Krissy hat ihre Wurzeln in Italien, lebt aber in New York, ein Leben auf der Überholspur und Oberflächlichkeit. Dementsprechend klappt es auch nicht mit ihren Beziehungen, die Männer die sie kennenlernt sind immer nur auf Geld und Sex aus - aber wirkliche Liebe geben und nehmen, das möchte keiner. Zumindest findet Krissy das nicht. Kurzentschlossen entscheidet sie sich kurz vor dem Tod ihres Großvaters nach Italien zu gehen und schon mal einen ersten Schritt in die Veränderung zu wagen. Aber letztlich gelingt ihr eine wirkliche Veränderung wohl erst, als sie am Sterbebett ihres Grossvaters die wirkliche Liebe ihrer Grosseltern erfährt.

Nach diesen Seiten hatte ich einfach sehr hohe Erwartungen an den Rest des Buches. Aber ich war einfach enttäuscht. Es geht um die Liebe, aber auch sehr stark um die Beziehung zu ihrer Großmutter und wie sie sich nach dem Tod des Grossvaters um die Großmutter kümmert.
Mit der Liebe klappt es weiterhin nicht.
Sie wird von Mutter und Mutters Freundeskreis mehr oder weniger verkuppelt. Jedoch hat der schöne Arzt alles andere im Kopf als Frauen und Krissy und gibt ihr nicht das, was Krissy sucht.
Dann stürzt sie sich in die nächste Beziehung zu einem jungen Mann, der noch gar nicht weiss was er vom Leben will, der viel jünger ist als sie und dort muss sie auch erst einmal erkennen, dass es nicht der richtige ist.

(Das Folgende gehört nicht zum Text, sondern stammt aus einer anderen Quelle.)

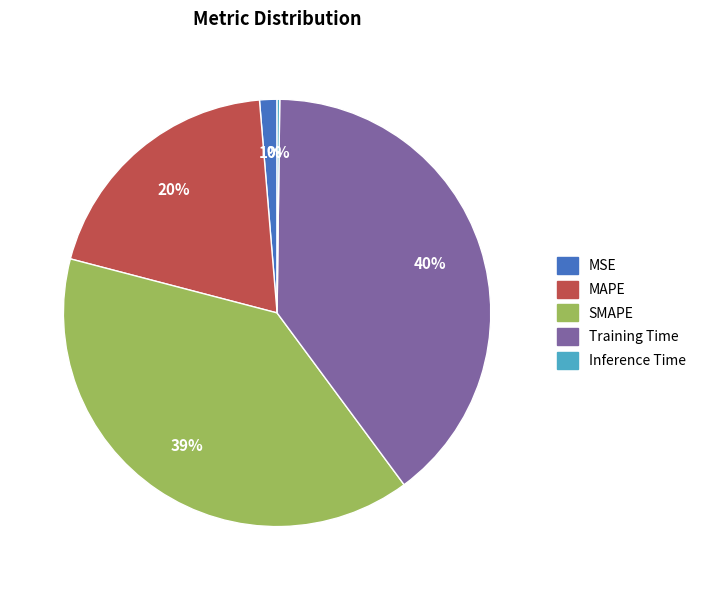

Is there a majority slice in this chart?

No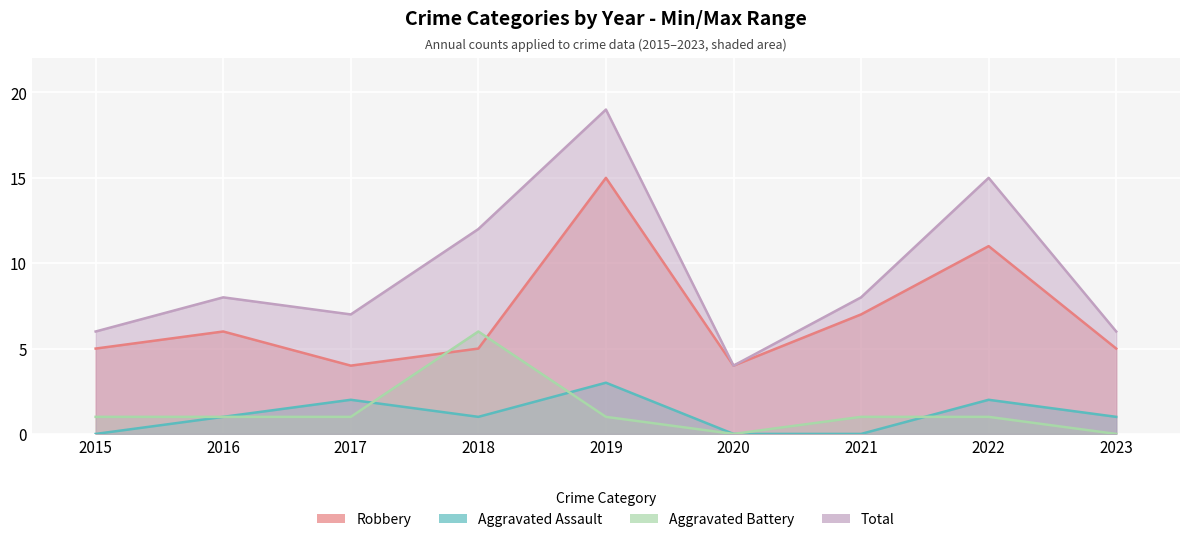

What are all the series names shown in the legend?

Robbery, Aggravated Assault, Aggravated Battery, Total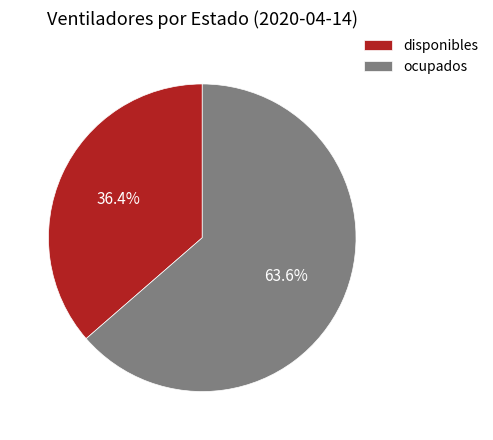

What is the smallest slice in the pie chart?

disponibles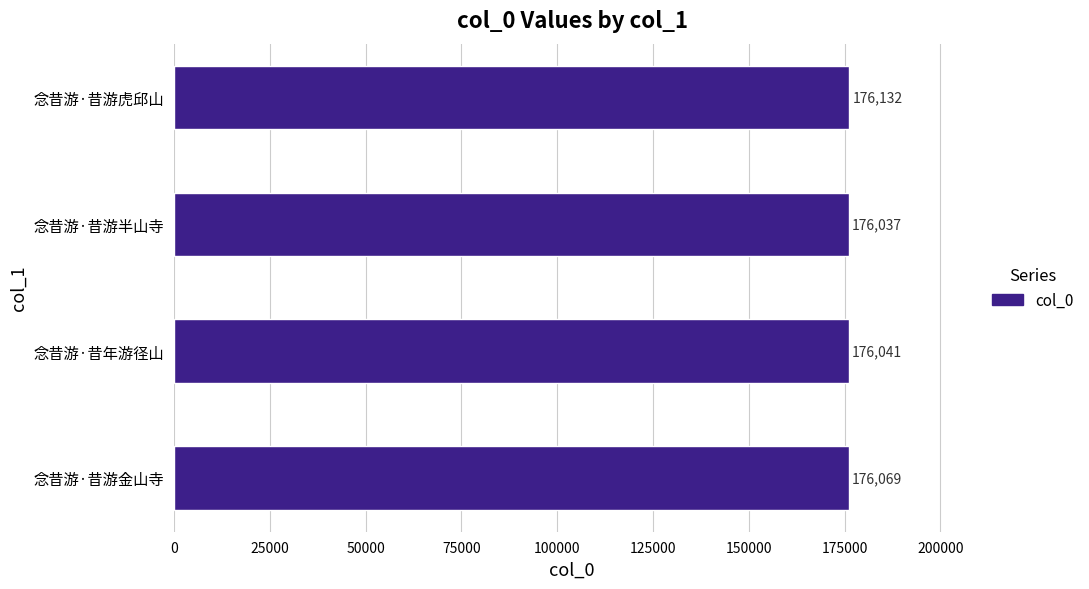

What is the maximum value shown in the chart?

176132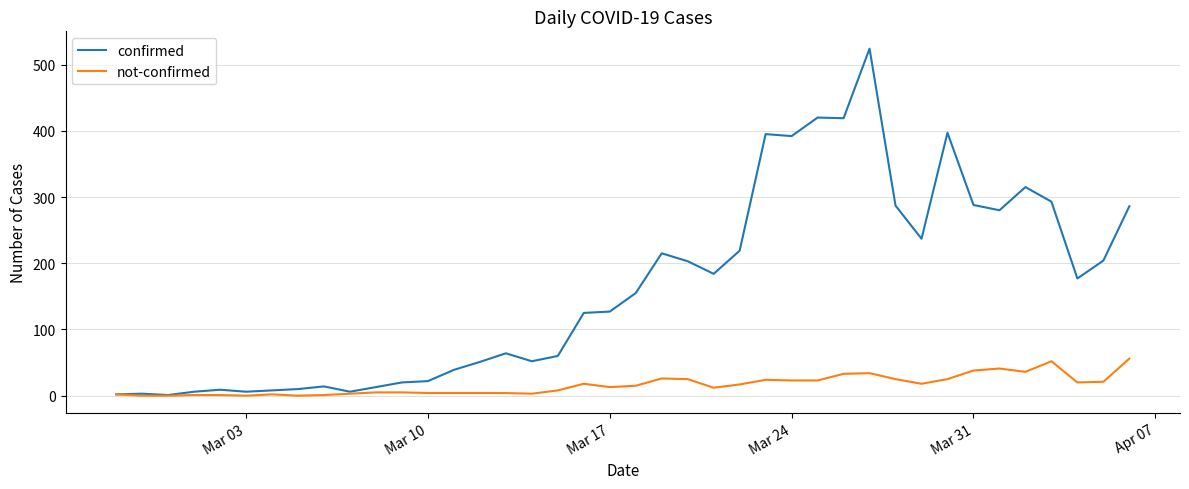

Which series has the widest spread of values?

confirmed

Aber hier schreibt sie weniger von ihrer Beziehung, umso mehr von Gesprächen und dem gesundheitlichen Zustand der Großmutter.

Es ist ihre Geschichte, daher möchte ich an der Geschichte selbst nicht herummäkeln. Es ist nur einfach nicht das, was ich gerne gelesen hätte. Zumindest unter diesem Titel, mit dem Klappentext und mit dem Anfang.
Man erwartet einfach keine Erzählung und ewigen Gespräche mit Oma, wie sie Oma zum Arzt fährt und mit Oma in die Kirche geht und über alles Mögliche, nur ab und an mal über die Liebe. Ich habe da viel Tiefgreifendes erwartet.

Ich wurde später mit Krissy und ihrer Vorstellung einer Beziehung nicht ganz warm. Die Vorstellung weicht meiner Vorstellung einer heutigen Beziehung, dass Mann und Frau gleichermaßen geben und nehmen müssen, vollkommen ab.
Aber vielleicht habe ich das Buch auch nicht verstanden.
Daher kann ich auch nicht sagen, wem ich das Buch empfehlen würde.